# [ページ]
+---+

小学6年生の長女が1年生の次女に「誕生日何がほしい?」と訊いた。次女は少し考えてから「『アラレちゃん』のマンガ」と答えた。
なんでアラレちゃん知ってるの? と訊くと、学童保育に1冊だけ単行本があるのだという。
なるほど。『アラレちゃん』はぼくも子どもの頃にテレビアニメの再放送を観ていた。低学年でも楽しめそうなギャグマンガだ。
数日後、長女が本屋に『アラレちゃん』を買いに行った。
「買えた?」
「ううん、なかった」
「えっ、○○書店でしょ? あそこは漫画がかなり充実してるけどなあ。店員さんに訊いてみた?」
「店員さんには訊いてないけど、検索機があったから調べてみた。でもヒットしなかった」
「そうかー。前に行ったときにあったような気がしたけどな」
その翌週。ぼくと長女がその書店に行ったときに探してみると、『ドラゴンボール』の隣にちゃんと『アラレちゃん』が全巻置いてある。
なんだ置いてあるじゃないか、検索にヒットしなかったとか言ってたのに。
だがすぐに長女が『アラレちゃん』を見つけられなかった理由がわかった。

+---+

# [抽出レコード]
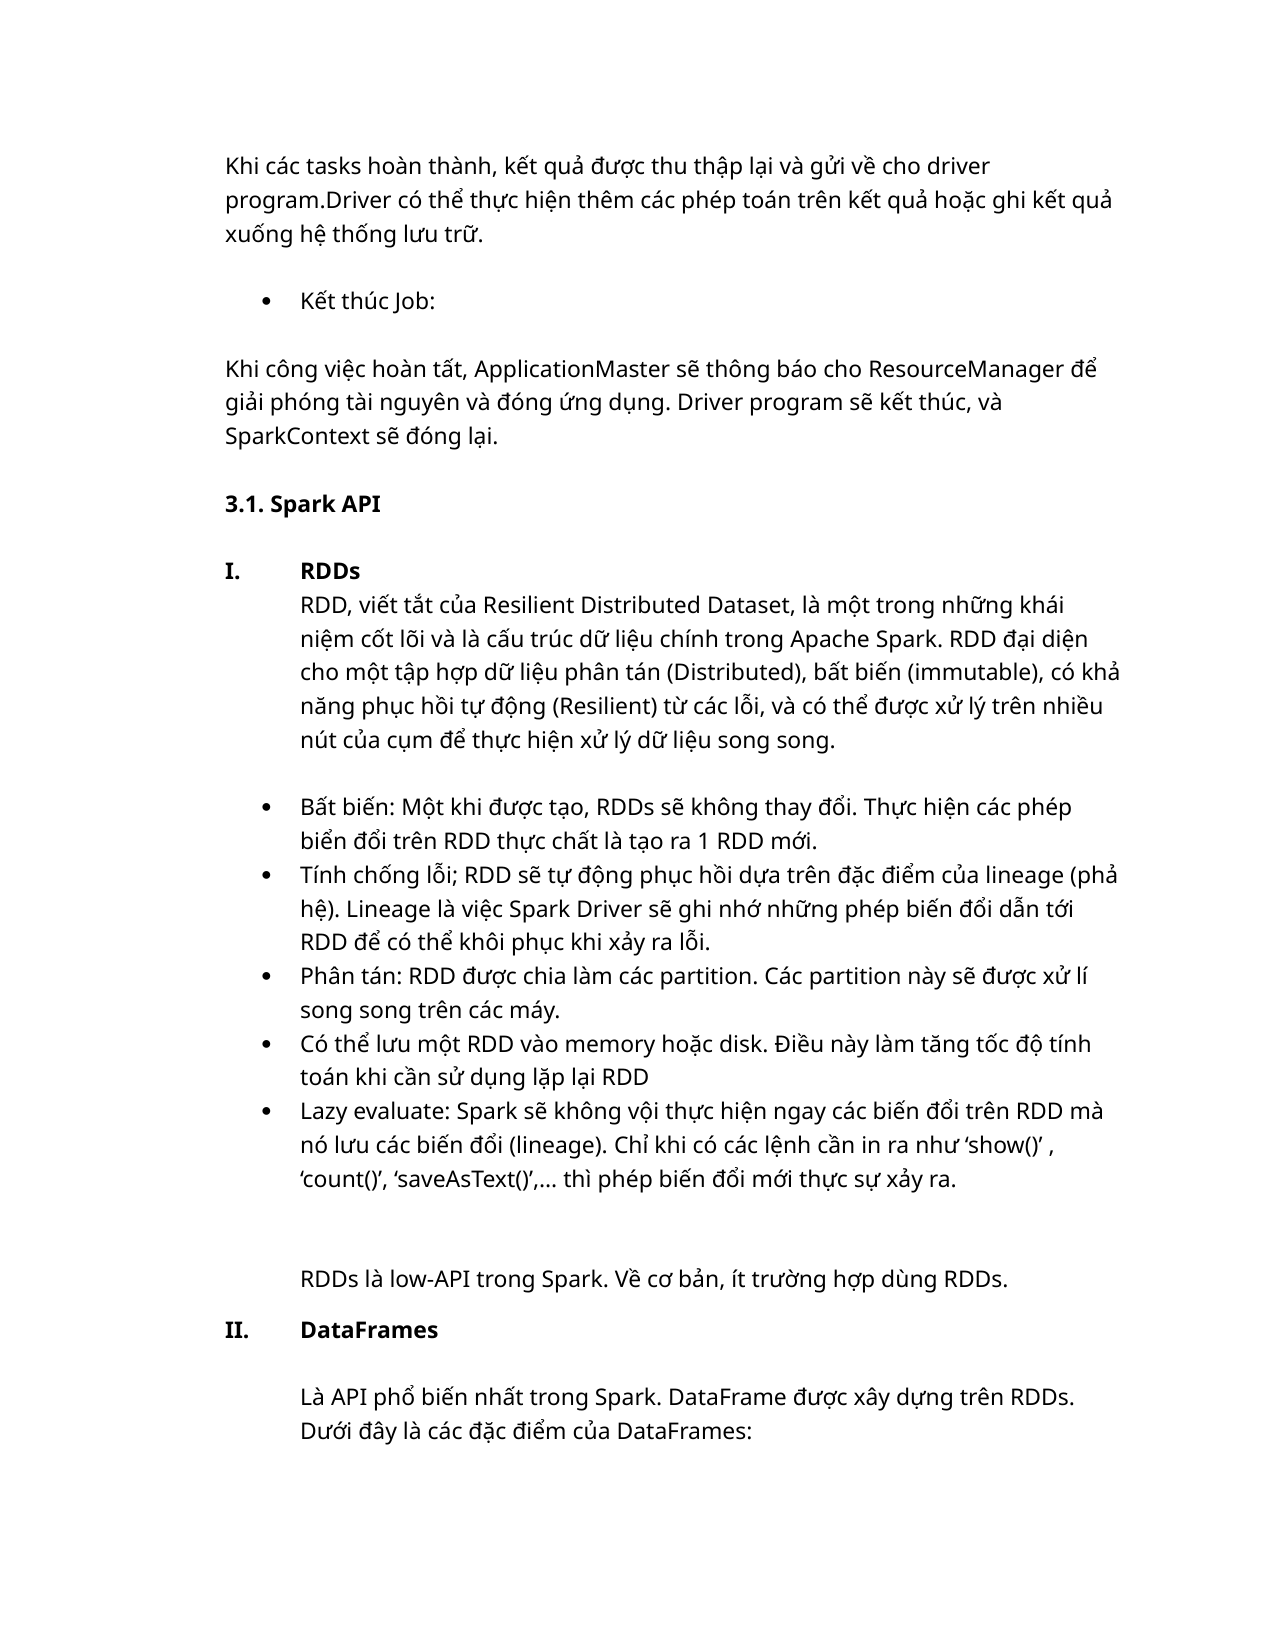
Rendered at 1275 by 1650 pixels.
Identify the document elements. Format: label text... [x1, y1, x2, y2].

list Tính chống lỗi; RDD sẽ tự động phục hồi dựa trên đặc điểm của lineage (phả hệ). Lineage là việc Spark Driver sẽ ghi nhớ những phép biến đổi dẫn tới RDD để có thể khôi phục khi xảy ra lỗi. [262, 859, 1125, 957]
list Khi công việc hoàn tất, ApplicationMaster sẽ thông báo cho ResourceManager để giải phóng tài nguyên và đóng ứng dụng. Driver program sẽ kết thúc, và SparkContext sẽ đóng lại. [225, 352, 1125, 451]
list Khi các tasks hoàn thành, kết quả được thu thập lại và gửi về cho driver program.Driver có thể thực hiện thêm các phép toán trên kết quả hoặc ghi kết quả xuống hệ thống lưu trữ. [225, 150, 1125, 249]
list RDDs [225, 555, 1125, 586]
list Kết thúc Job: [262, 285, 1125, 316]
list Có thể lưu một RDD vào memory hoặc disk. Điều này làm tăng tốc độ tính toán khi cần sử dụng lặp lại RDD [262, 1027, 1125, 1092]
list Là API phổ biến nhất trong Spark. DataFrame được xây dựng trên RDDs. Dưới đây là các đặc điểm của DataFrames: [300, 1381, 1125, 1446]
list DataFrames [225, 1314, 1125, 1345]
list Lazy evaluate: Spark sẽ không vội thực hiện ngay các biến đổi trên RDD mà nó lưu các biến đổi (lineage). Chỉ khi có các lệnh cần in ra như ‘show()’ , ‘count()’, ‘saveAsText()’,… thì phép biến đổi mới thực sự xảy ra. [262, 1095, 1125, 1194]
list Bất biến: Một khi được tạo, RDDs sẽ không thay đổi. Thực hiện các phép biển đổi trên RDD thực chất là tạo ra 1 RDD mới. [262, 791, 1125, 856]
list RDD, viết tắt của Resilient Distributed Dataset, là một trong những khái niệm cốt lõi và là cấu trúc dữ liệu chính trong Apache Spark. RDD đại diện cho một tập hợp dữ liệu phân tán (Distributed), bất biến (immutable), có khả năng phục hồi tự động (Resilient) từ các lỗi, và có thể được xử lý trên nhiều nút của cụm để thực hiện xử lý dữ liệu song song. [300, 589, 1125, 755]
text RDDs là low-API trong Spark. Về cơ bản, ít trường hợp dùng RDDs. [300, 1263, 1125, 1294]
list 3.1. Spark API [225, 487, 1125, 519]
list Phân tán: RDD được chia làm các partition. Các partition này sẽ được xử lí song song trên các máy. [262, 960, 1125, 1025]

+---+

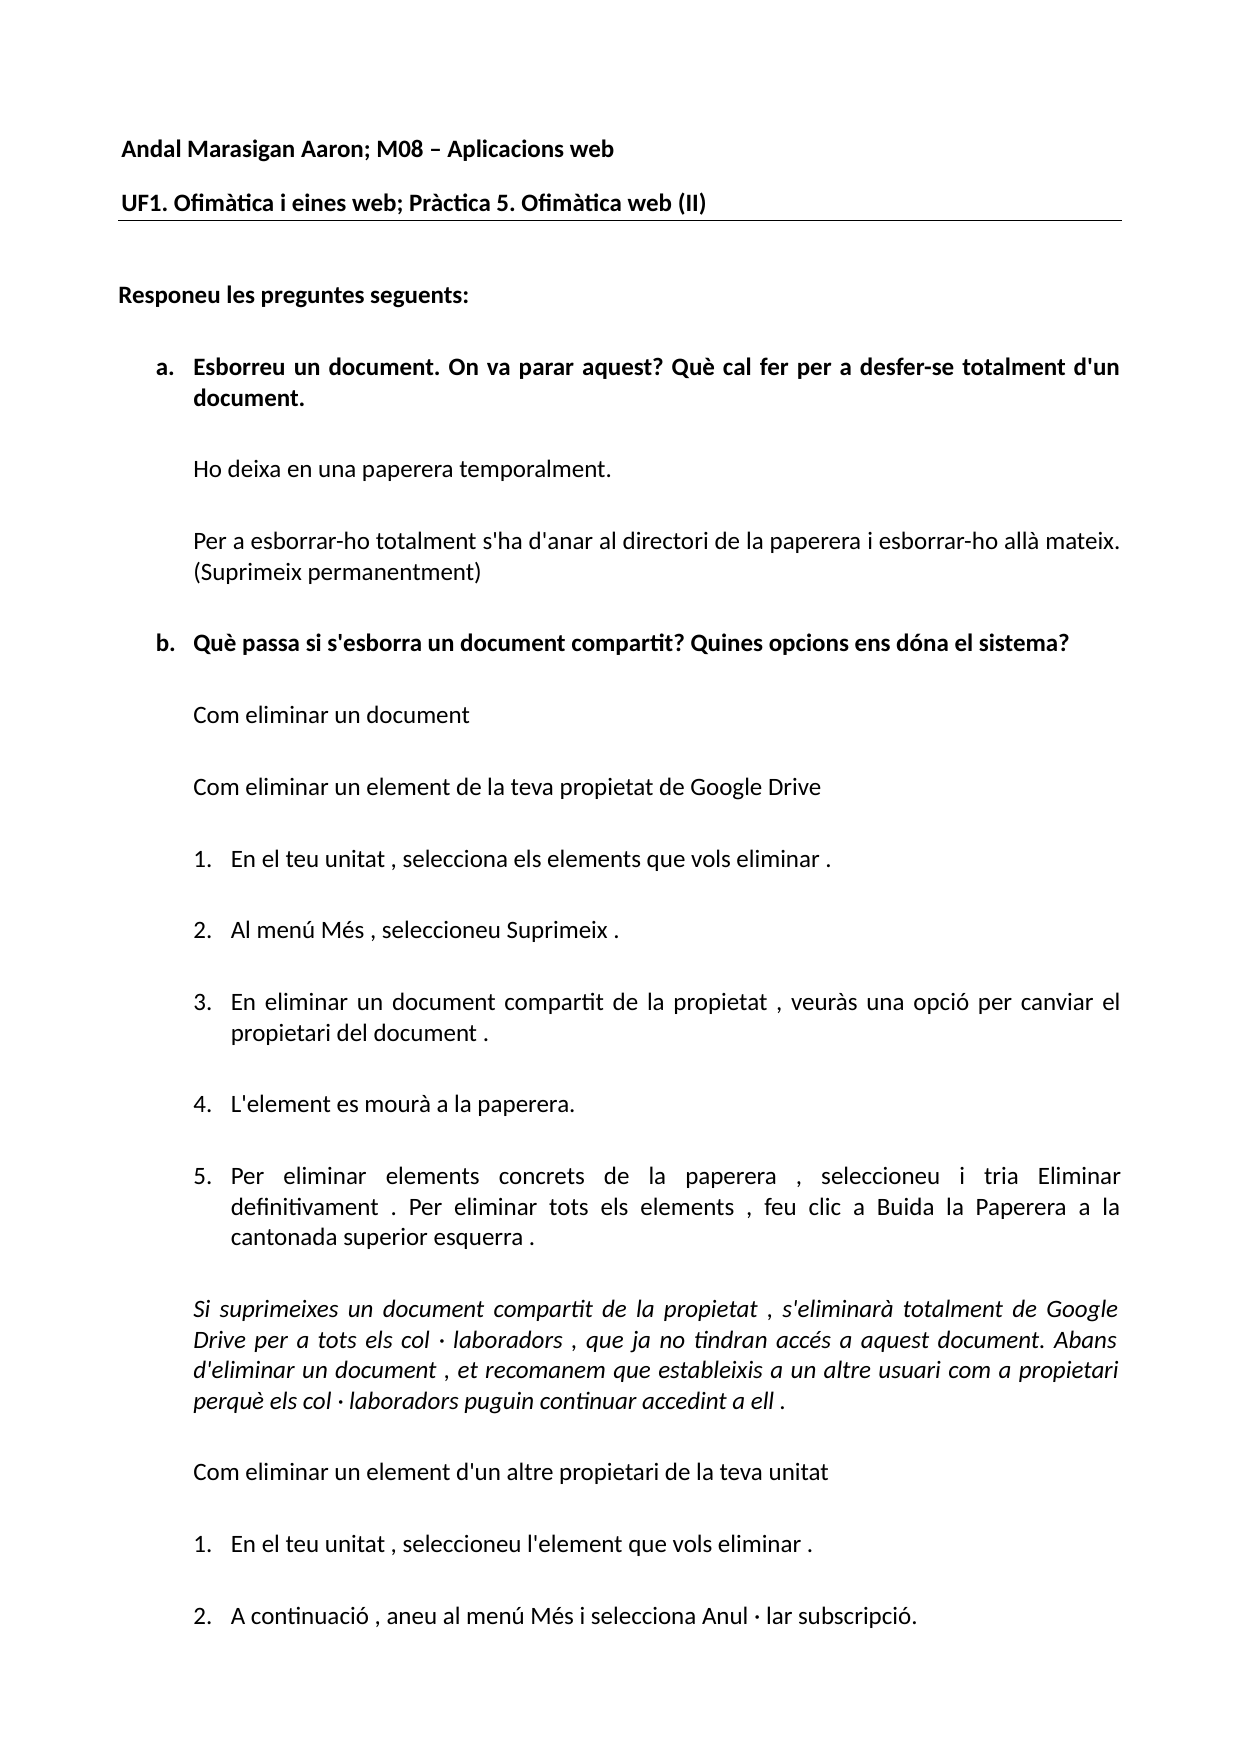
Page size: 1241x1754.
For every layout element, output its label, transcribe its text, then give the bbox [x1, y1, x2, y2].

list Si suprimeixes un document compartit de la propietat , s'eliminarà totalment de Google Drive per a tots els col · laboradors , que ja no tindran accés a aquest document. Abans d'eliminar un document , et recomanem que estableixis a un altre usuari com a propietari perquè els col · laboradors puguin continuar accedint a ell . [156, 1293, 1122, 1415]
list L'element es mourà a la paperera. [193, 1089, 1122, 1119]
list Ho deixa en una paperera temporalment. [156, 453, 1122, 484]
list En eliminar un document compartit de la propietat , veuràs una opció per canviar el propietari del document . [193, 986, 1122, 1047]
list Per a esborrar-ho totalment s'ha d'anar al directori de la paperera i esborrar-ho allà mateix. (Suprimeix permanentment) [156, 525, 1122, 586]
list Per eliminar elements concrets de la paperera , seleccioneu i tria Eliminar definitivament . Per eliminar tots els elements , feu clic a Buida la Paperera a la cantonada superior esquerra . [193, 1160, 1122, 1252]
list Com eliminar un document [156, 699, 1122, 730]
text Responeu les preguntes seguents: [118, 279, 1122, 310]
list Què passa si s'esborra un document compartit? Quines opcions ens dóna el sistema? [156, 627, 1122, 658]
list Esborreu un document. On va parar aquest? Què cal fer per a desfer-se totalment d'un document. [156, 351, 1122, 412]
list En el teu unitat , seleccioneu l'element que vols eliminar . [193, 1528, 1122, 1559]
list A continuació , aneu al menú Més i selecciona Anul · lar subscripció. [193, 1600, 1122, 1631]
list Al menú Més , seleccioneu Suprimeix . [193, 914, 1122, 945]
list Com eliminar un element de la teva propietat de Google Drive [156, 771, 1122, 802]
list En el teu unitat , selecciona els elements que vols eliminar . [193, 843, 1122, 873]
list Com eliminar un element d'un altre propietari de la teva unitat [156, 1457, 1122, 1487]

+---+

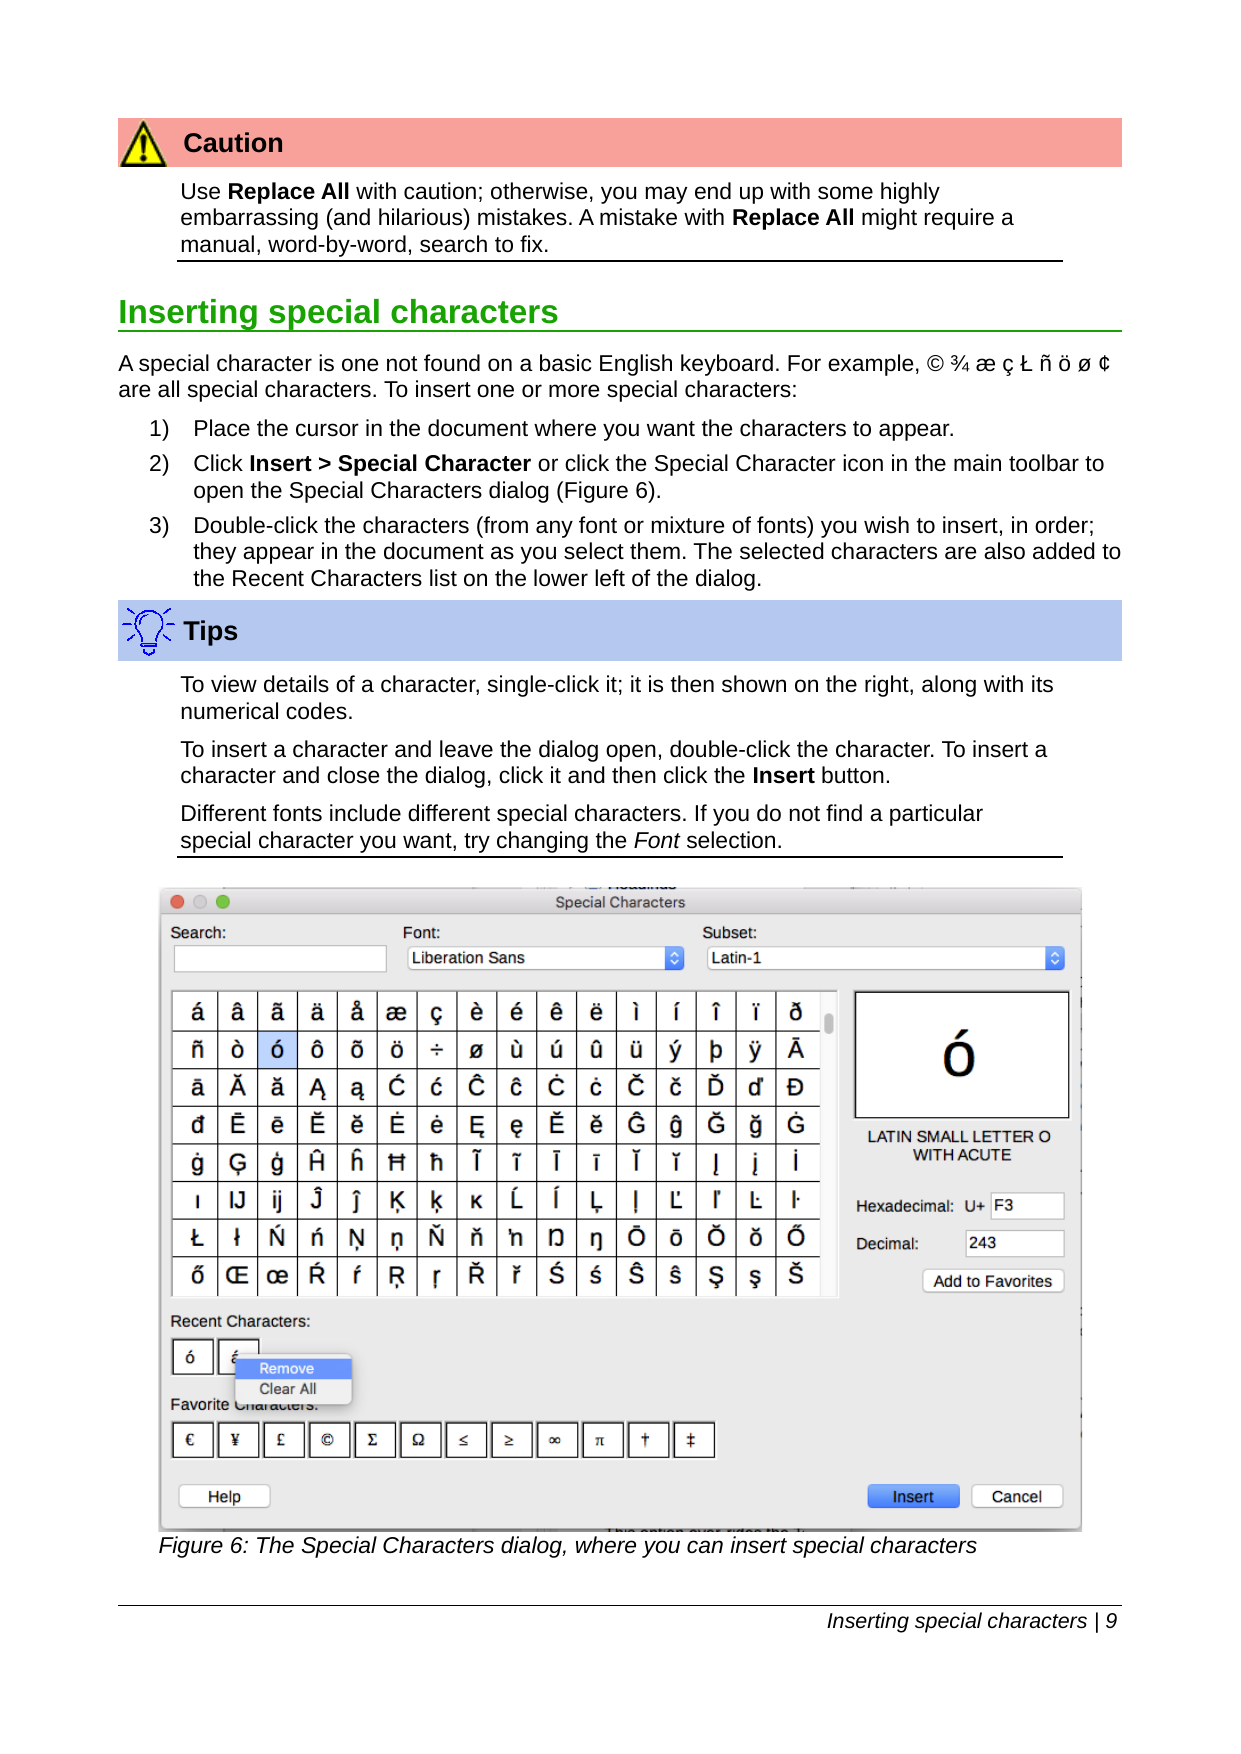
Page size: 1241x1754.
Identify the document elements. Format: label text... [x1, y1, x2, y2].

+---+

# [作業の指示]
『アラレちゃん』の漫画を探しに書店へ行く話を、最後の文の続きから書き継いでください。

# [出力結果]
そうだった。『アラレちゃん』のタイトルは『アラレちゃん』じゃなかった! 『Dr.スランプ』だった。テレビアニメ版では『Dr.スランプ アラレちゃん』だが、漫画版のタイトルは『Dr.スランプ』だけだ。
そりゃあ検索で引っかからないわけだ。これはむずかしい。入手難度G(グリードアイランドと同等)レベルだ。
というわけで、長女は無事に『Dr.スランプ』を買うことができ、次女にプレゼントした。1巻から5巻まで。
次女はむさぼるように読んで、2日で5巻を読んでしまった。おもしろかったらしく、さっそく「んちゃ!」などと言っている。
ぼくも読んでみた。
なるほど、これは子どもにとってはおもしろいだろうな。
奥付を見ると1巻が刊行されたのは1980年だった。今から45年前。でもぜんぜん古くない(今では通用しなくなったネタも多いが)。絵が古びていないし、デフォルメがうまいので読みやすい。テンポもいい。今のギャグマンガよりもテンポがいいぐらいだ。
残念なのはフォント。すべてのセリフが細めのフォントで書かれている。ボケセリフとか強めのツッコミとかも全部細めのフォント。なんかすごく白々しい。今のマンガだったら太字にしたり手書きにしたりするところだ。フォントって大事なんだなあ。
あと驚いたのは、ほとんどルビがないこと。ふりがながふってあるのは、中学以上で習うであろう漢字ぐらい。
ということは小学高学年ぐらいが想定読者だったのだろうか。でも内容的にはウンコとかパンツとかそんなレベルだしなあ。
でも1年生の次女もふつうに読んでいる。たぶん読めない漢字もいっぱいあるだろうけど、だいたいで読んでいる。そういえばぼくも子どもの頃、習っていない漢字を読めることで大人から驚かれた。あれもマンガから得られたものだった。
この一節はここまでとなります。